§ **PROVIDED PASSAGE**:
☆ ☆ ☆ ☆

I have nginx server running for months, suddenly got a alarm from monitor service indicate the nginx server is not providing service. I can ssh to server, so server is still online. Then check nginx server status use systemctl status nginx, I see nginx is not running due to a core dump. yes, even nginx may crash.

$ systemctl status nginx   # or sudo service nginx status
● nginx.service - A high performance web server and a reverse proxy server
     Loaded: loaded (/lib/systemd/system/nginx.service; enabled; vendor preset: enabled)
     Active: failed (Result: core-dump) since Thu 2022-01-06 18:51:49 PST; 702ms ago
       Docs: man:nginx(8)
    Process: 720751 ExecReload=/usr/sbin/nginx -g daemon on; master_process on; -s reload (code=exited, status=0/SUCCES>
   Main PID: 700787 (code=dumped, signal=SEGV)
      Tasks: 0 (limit: 1110)
     Memory: 14.5M
     CGroup: /system.slice/nginx.service

Jan 06 10:57:38 systemd[1]: Reloading A high performance web server and a reverse proxy server.
Jan 06 10:57:38 systemd[1]: Reloaded A high performance web server and a reverse proxy server.
Jan 06 18:51:46 systemd[1]: Reloading A high performance web server and a reverse proxy server.
Jan 06 18:51:46 systemd[1]: Reloaded A high performance web server and a reverse proxy server.
Jan 06 18:51:49 systemd[1]: nginx.service: Main process exited, code=dumped, status=11/SEGV
Jan 06 18:51:49 systemd[1]: nginx.service: Killing process 718970 (nginx) with signal SIGKILL.

☆ ☆ ☆ ☆

§ **AIM OF THE EXERCISE**: Reproduce the nginx crash account in full, character for character, including the command output and log lines. The listing has no connection to the nginx crash account.

§ **DATA SHOWN**:
☆ ☆ ☆ ☆

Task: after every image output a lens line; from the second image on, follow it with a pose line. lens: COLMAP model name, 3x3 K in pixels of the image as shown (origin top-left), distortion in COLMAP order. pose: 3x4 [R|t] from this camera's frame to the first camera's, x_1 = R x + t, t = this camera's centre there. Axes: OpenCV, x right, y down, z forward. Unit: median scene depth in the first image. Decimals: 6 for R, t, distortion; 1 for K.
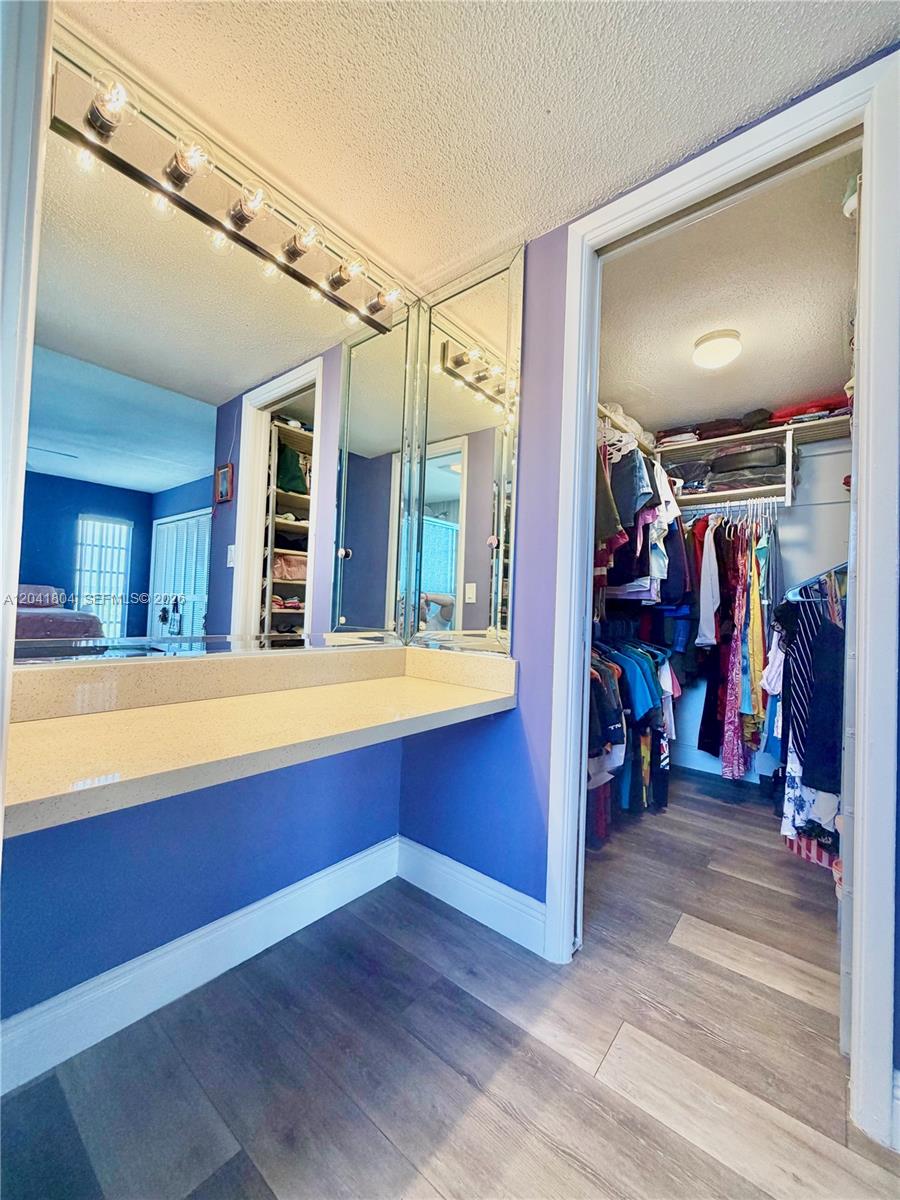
lens RADIAL K [[476.2, 0, 452.7], [0, 476.2, 598.4], [0, 0, 1]] dist [0.001783, 0.000215]
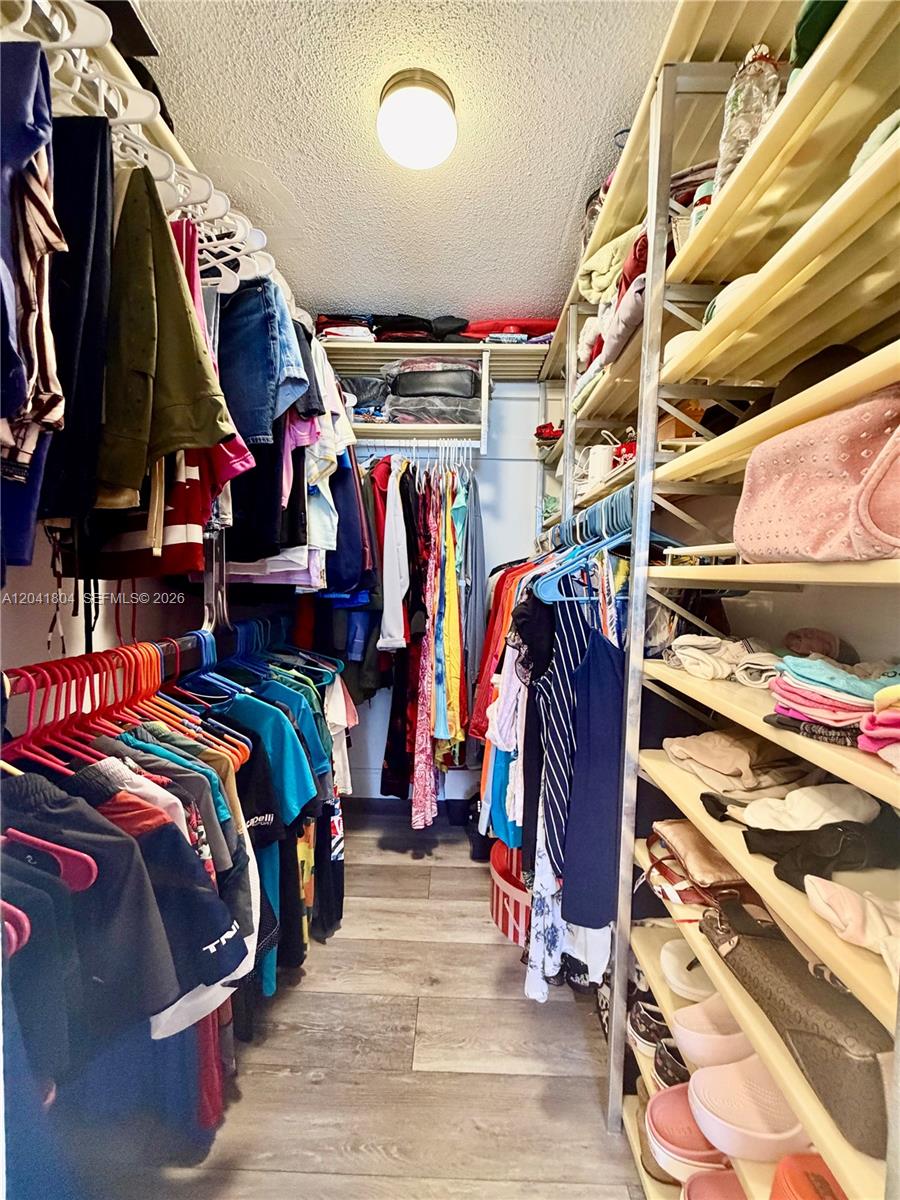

☆ ☆ ☆ ☆

§ **YOUR SOLUTION**:
I have nginx server running for months, suddenly got a alarm from monitor service indicate the nginx server is not providing service. I can ssh to server, so server is still online. Then check nginx server status use systemctl status nginx, I see nginx is not running due to a core dump. yes, even nginx may crash.

$ systemctl status nginx   # or sudo service nginx status
● nginx.service - A high performance web server and a reverse proxy server
     Loaded: loaded (/lib/systemd/system/nginx.service; enabled; vendor preset: enabled)
     Active: failed (Result: core-dump) since Thu 2022-01-06 18:51:49 PST; 702ms ago
       Docs: man:nginx(8)
    Process: 720751 ExecReload=/usr/sbin/nginx -g daemon on; master_process on; -s reload (code=exited, status=0/SUCCES>
   Main PID: 700787 (code=dumped, signal=SEGV)
      Tasks: 0 (limit: 1110)
     Memory: 14.5M
     CGroup: /system.slice/nginx.service

Jan 06 10:57:38 systemd[1]: Reloading A high performance web server and a reverse proxy server.
Jan 06 10:57:38 systemd[1]: Reloaded A high performance web server and a reverse proxy server.
Jan 06 18:51:46 systemd[1]: Reloading A high performance web server and a reverse proxy server.
Jan 06 18:51:46 systemd[1]: Reloaded A high performance web server and a reverse proxy server.
Jan 06 18:51:49 systemd[1]: nginx.service: Main process exited, code=dumped, status=11/SEGV
Jan 06 18:51:49 systemd[1]: nginx.service: Killing process 718970 (nginx) with signal SIGKILL.